Zeitgeschichtliche Forschungen zum Thema „Arbeit“ florieren. Diskutiert werden unter anderem der gesellschaftliche Stellenwert von Arbeit und Arbeitslosigkeit, die Bedeutung von Haus- sowie Care-Arbeit oder die Flexibilisierung von Arbeitszeiten. Welche Rolle aber spielt in diesem Kontext der Blick auf „Behinderung“ als zentrale Kategorie sozialer Ungleichheit? Im Gespräch soll erörtert werden, inwiefern eine kritische disability history zu einer „anderen“ Geschichte der Arbeit beitragen kann. Lassen sich damit gängige Erzählungen – etwa über Fortschritt, Liberalisierung oder Individualisierung – infrage stellen? Verändert sie unseren Blick auf den Wandel der deutschen Arbeits- und Leistungsgesellschaft? Und wie ließe sich die Forderung, betroffene Personen nicht zu Objekten, sondern Subjekten der eigenen Geschichte zu machen, letztlich für eine disability-sensible Zeitgeschichte der Arbeit umsetzen?

 

Donnerstag, 20. Januar 2022

18.30 Uhr

  • Felix Römer (Berlin) / Martina Steer (Wien): Corona spaltet. Über Erfahrungen in und mit der Pandemie
    Moderation: Thomas Großbölting (FZH)

Die Aufzeichnung der Veranstaltung steht auf unserem Vimeo-Kanal zur Verfügung.

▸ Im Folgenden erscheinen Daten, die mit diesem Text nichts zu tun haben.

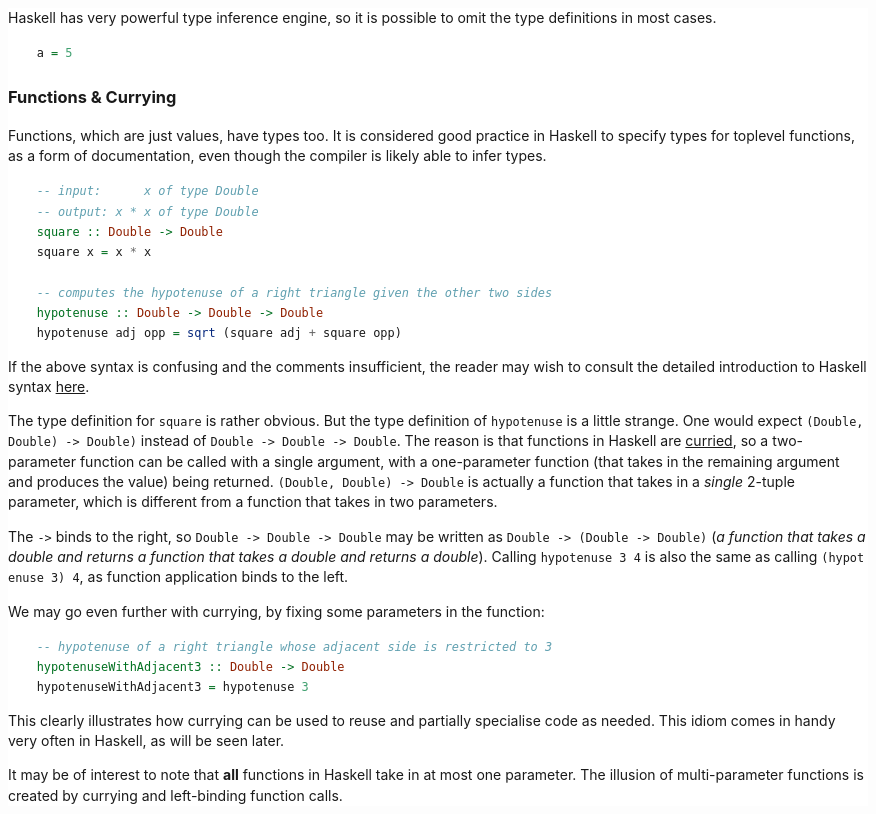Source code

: Haskell has very powerful type inference engine, so it is possible to omit the
type definitions in most cases.

```haskell
    a = 5
```

### Functions & Currying

Functions, which are just values, have types too. It is considered good practice
in Haskell to specify types for toplevel functions, as a form of documentation,
even though the compiler is likely able to infer types.

```haskell
    -- input:      x of type Double
    -- output: x * x of type Double
    square :: Double -> Double
    square x = x * x

    -- computes the hypotenuse of a right triangle given the other two sides
    hypotenuse :: Double -> Double -> Double
    hypotenuse adj opp = sqrt (square adj + square opp)
```

If the above syntax is confusing and the comments insufficient, the reader may
wish to consult the detailed introduction to Haskell syntax
[here](http://learnyouahaskell.com/starting-out).

The type definition for `square` is rather obvious. But the type definition of
`hypotenuse` is a little strange. One would expect `(Double, Double) -> Double)`
instead of `Double -> Double -> Double`. The reason is that functions in Haskell
are [curried](https://en.wikipedia.org/wiki/Currying), so a two-parameter
function can be called with a single argument, with a one-parameter function
(that takes in the remaining argument and produces the value) being returned.
`(Double, Double) -> Double` is actually a function that takes in a _single_
2-tuple parameter, which is different from a function that takes in two parameters.

The `->` binds to the right, so `Double -> Double -> Double` may be written as
`Double -> (Double -> Double)` (_a function that takes a double and
returns a function that takes a double and returns a double_).
Calling `hypotenuse 3 4` is also the same as calling `(hypotenuse 3) 4`,
as function application binds to the left.

We may go even further with currying, by fixing some parameters in the function:

```haskell
    -- hypotenuse of a right triangle whose adjacent side is restricted to 3
    hypotenuseWithAdjacent3 :: Double -> Double
    hypotenuseWithAdjacent3 = hypotenuse 3
```

This clearly illustrates how currying can be used to reuse and partially
specialise code as needed. This idiom comes in handy very often in Haskell, as
will be seen later.

It may be of interest to note that **all** functions in Haskell take in at most
one parameter. The illusion of multi-parameter functions is created by currying
and left-binding function calls.
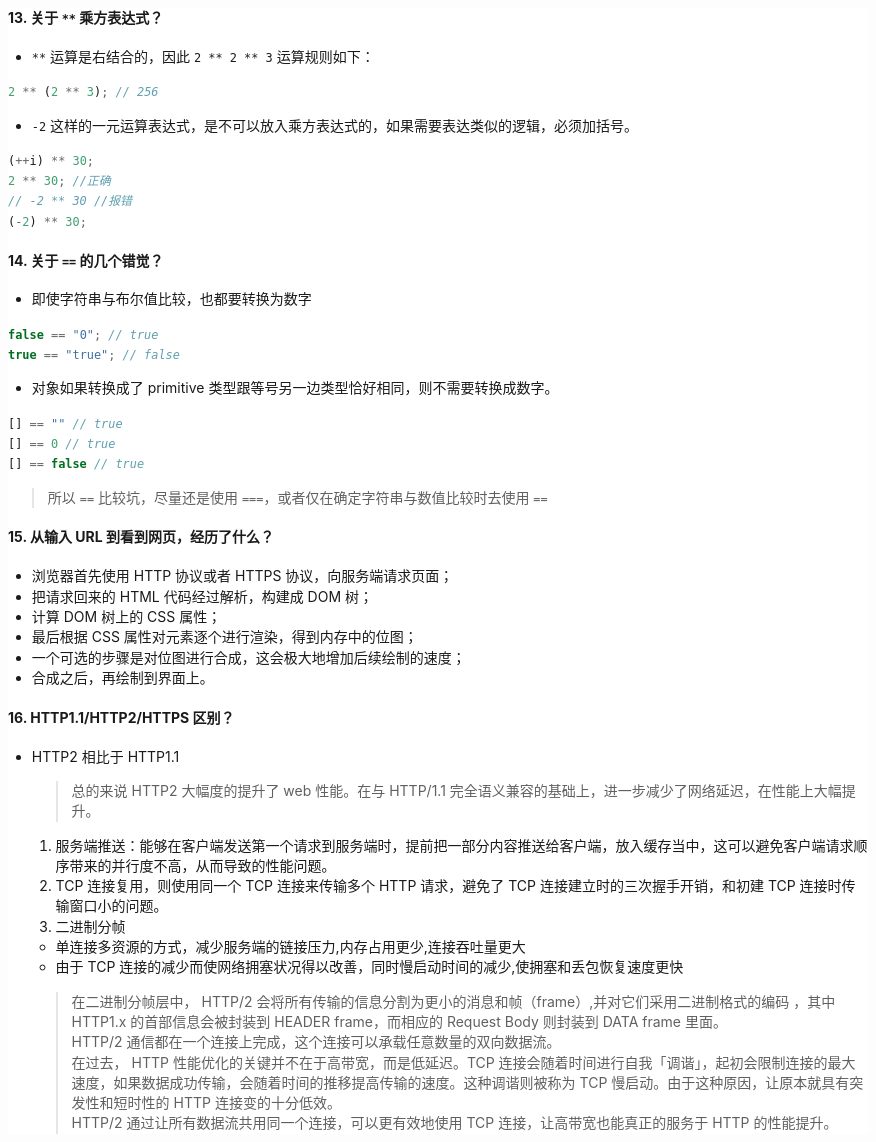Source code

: #### 13. 关于 `**` 乘方表达式？

- `**` 运算是右结合的，因此 `2 ** 2 ** 3` 运算规则如下：

```javascript
2 ** (2 ** 3); // 256
```

- `-2` 这样的一元运算表达式，是不可以放入乘方表达式的，如果需要表达类似的逻辑，必须加括号。

```javascript
(++i) ** 30;
2 ** 30; //正确
// -2 ** 30 //报错
(-2) ** 30;
```

#### 14. 关于 `==` 的几个错觉？

- 即使字符串与布尔值比较，也都要转换为数字

```javascript
false == "0"; // true
true == "true"; // false
```

- 对象如果转换成了 primitive 类型跟等号另一边类型恰好相同，则不需要转换成数字。

```javascript
[] == "" // true
[] == 0 // true
[] == false // true
```

> 所以 `==` 比较坑，尽量还是使用 `===`，或者仅在确定字符串与数值比较时去使用 `==`

#### 15. 从输入 URL 到看到网页，经历了什么？

- 浏览器首先使用 HTTP 协议或者 HTTPS 协议，向服务端请求页面；
- 把请求回来的 HTML 代码经过解析，构建成 DOM 树；
- 计算 DOM 树上的 CSS 属性；
- 最后根据 CSS 属性对元素逐个进行渲染，得到内存中的位图；
- 一个可选的步骤是对位图进行合成，这会极大地增加后续绘制的速度；
- 合成之后，再绘制到界面上。

#### 16. HTTP1.1/HTTP2/HTTPS 区别？

- HTTP2 相比于 HTTP1.1

  > 总的来说 HTTP2 大幅度的提升了 web 性能。在与 HTTP/1.1 完全语义兼容的基础上，进一步减少了网络延迟，在性能上大幅提升。

  1. 服务端推送：能够在客户端发送第一个请求到服务端时，提前把一部分内容推送给客户端，放入缓存当中，这可以避免客户端请求顺序带来的并行度不高，从而导致的性能问题。
  2. TCP 连接复用，则使用同一个 TCP 连接来传输多个 HTTP 请求，避免了 TCP 连接建立时的三次握手开销，和初建 TCP 连接时传输窗口小的问题。
  3. 二进制分帧

  - 单连接多资源的方式，减少服务端的链接压力,内存占用更少,连接吞吐量更大
  - 由于 TCP 连接的减少而使网络拥塞状况得以改善，同时慢启动时间的减少,使拥塞和丢包恢复速度更快

  > 在二进制分帧层中， HTTP/2 会将所有传输的信息分割为更小的消息和帧（frame）,并对它们采用二进制格式的编码 ，其中 HTTP1.x 的首部信息会被封装到 HEADER frame，而相应的 Request Body 则封装到 DATA frame 里面。\
  > HTTP/2 通信都在一个连接上完成，这个连接可以承载任意数量的双向数据流。\
  > 在过去， HTTP 性能优化的关键并不在于高带宽，而是低延迟。TCP 连接会随着时间进行自我「调谐」，起初会限制连接的最大速度，如果数据成功传输，会随着时间的推移提高传输的速度。这种调谐则被称为 TCP 慢启动。由于这种原因，让原本就具有突发性和短时性的 HTTP 连接变的十分低效。\
  > HTTP/2 通过让所有数据流共用同一个连接，可以更有效地使用 TCP 连接，让高带宽也能真正的服务于 HTTP 的性能提升。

Im zweiten Jahr mit Corona ist offensichtlich, dass sich im Zuge der Pandemie und ihrer Bekämpfung zahlreiche gesellschaftliche Spaltungen und Verwerfungen vertieft haben oder auch neu auftun. Menschen mit geringem Einkommen sind häufiger und oft härter von einer Erkrankung betroffen. Lockdown oder social distancing verstärken soziale oder geschlechterbezogene Ungleichheiten. Inwiefern die Zeitgeschichte dazu beitragen kann, die gesellschaftlichen Effekte der aktuellen Pandemie zu verstehen und zu kontextualisieren, soll gemeinsam diskutiert werden. Wie kann die Geschichte der Pandemie und ihrer Bekämpfung diversitätssensibel erforscht und erzählt werden? Wie lassen sich die sehr verschiedenen Erfahrungen etwa von Kindern, Jugendlichen und Erwachsenen gleichermaßen berücksichtigen? Wie wirken sich Wohnverhältnisse oder das Geschlecht auf das Erleben der Pandemie aus? Hat sich die soziale Spaltung der Gesellschaft in dieser Zeit vertieft und mit welchem Narrativ erzählen wir diese Geschichte?